_Provided records_:
·····
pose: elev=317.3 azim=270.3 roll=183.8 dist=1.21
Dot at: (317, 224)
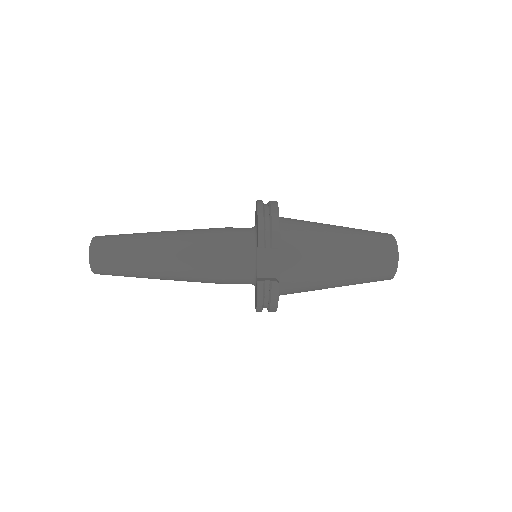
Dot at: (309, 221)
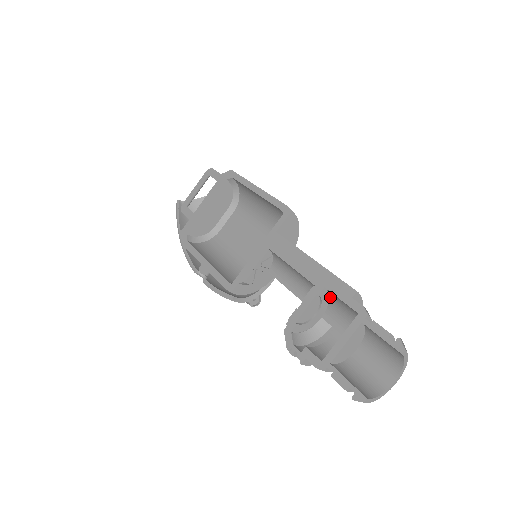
·····
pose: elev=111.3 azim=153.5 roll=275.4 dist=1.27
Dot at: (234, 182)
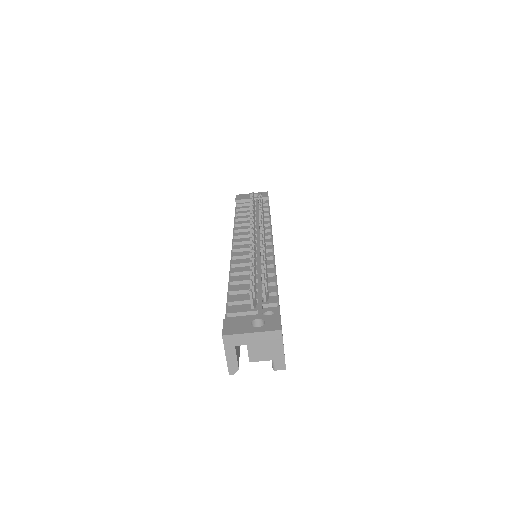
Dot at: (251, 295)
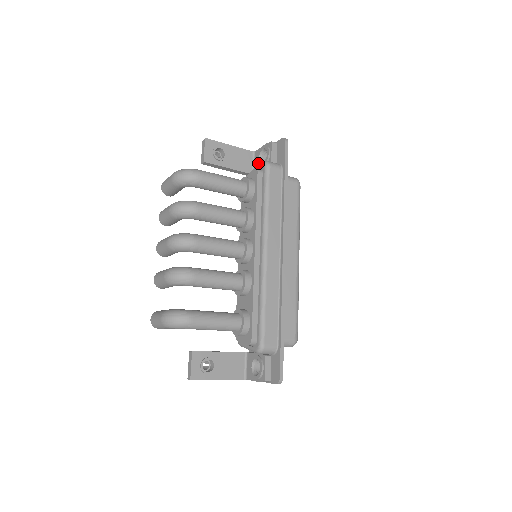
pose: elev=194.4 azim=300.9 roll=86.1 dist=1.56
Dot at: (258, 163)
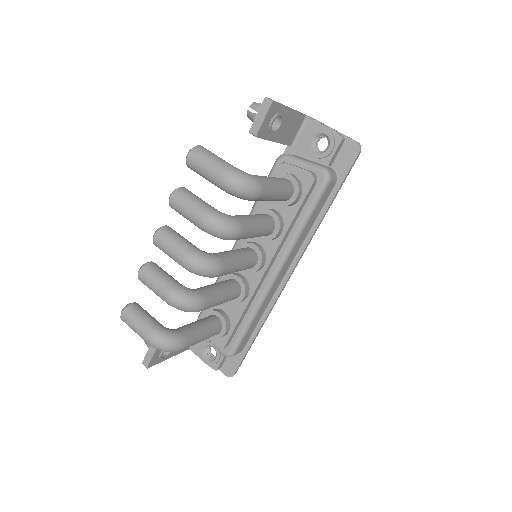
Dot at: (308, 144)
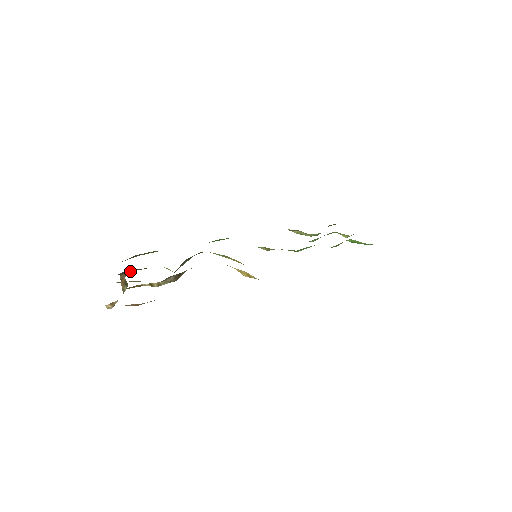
·····
Reproduce verbatim the portion of the records that begins with the line containing "pose: elev=317.3 azim=270.3" and ends with the line containing "Dot at: (309, 221)", including both of those lines. Leave the pictures out of the reproduction.

pose: elev=317.3 azim=270.3 roll=183.8 dist=1.21
Dot at: (317, 224)
Dot at: (309, 221)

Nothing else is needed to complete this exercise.